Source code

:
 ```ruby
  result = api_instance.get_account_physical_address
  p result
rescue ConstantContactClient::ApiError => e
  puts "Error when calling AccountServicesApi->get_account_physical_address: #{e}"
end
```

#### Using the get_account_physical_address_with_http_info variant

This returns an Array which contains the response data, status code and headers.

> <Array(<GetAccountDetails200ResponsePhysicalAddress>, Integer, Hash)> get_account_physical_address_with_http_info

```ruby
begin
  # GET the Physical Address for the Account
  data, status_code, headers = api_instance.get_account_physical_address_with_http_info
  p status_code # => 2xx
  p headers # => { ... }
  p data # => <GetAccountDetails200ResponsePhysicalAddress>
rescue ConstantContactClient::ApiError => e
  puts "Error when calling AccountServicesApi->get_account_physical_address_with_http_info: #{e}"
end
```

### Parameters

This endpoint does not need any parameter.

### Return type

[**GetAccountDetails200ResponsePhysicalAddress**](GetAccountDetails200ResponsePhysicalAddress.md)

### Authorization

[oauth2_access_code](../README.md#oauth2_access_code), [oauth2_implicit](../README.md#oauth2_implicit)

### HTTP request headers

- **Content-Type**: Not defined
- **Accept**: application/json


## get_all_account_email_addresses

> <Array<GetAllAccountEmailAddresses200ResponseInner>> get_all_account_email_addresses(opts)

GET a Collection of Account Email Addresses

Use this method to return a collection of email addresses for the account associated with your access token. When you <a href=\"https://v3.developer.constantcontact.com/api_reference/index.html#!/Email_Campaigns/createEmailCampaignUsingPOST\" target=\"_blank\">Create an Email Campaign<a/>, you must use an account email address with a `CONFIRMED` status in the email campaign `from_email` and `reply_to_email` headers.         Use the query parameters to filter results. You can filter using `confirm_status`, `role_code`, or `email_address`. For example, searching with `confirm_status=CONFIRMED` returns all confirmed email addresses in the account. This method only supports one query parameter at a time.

Problem description >>
Lines holding the word "data" in the entries above are the ones to pull out. Copy them all.

Solution >>
This returns an Array which contains the response data, status code and headers.
  data, status_code, headers = api_instance.get_account_physical_address_with_http_info
  p data # => <GetAccountDetails200ResponsePhysicalAddress>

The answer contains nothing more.